= JOB =
Report every line in the records below that holds the word "input".

= Source records =
_____

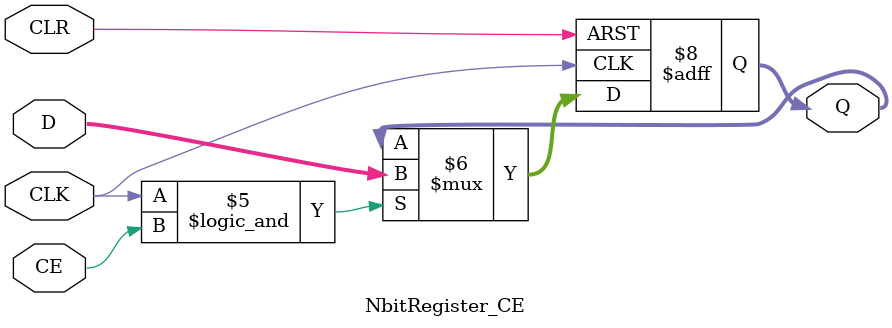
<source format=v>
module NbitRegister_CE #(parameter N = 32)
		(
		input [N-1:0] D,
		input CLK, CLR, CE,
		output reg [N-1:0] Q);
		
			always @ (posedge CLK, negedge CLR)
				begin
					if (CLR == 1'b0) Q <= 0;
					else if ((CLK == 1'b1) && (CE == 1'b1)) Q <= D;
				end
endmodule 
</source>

_____

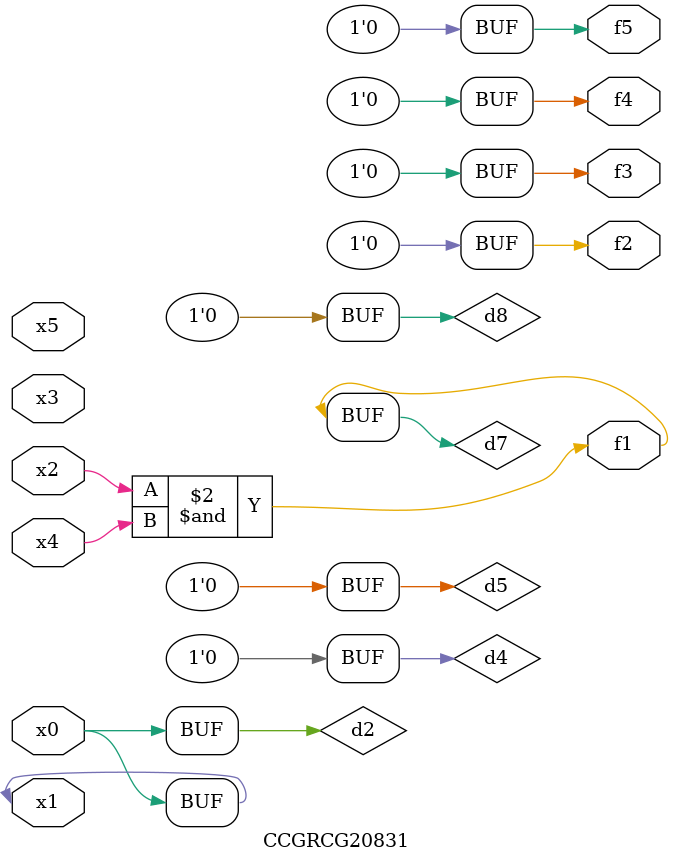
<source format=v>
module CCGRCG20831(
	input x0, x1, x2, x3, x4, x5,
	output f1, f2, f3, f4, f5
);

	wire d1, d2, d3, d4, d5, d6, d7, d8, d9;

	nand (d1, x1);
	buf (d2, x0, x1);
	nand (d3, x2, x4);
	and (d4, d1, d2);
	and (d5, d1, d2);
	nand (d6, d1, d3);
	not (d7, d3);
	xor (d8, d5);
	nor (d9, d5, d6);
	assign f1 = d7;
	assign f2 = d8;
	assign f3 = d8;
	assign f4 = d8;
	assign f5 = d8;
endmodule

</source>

_____

= YOUR RESPONSE =
		input [N-1:0] D,
		input CLK, CLR, CE,
	input x0, x1, x2, x3, x4, x5,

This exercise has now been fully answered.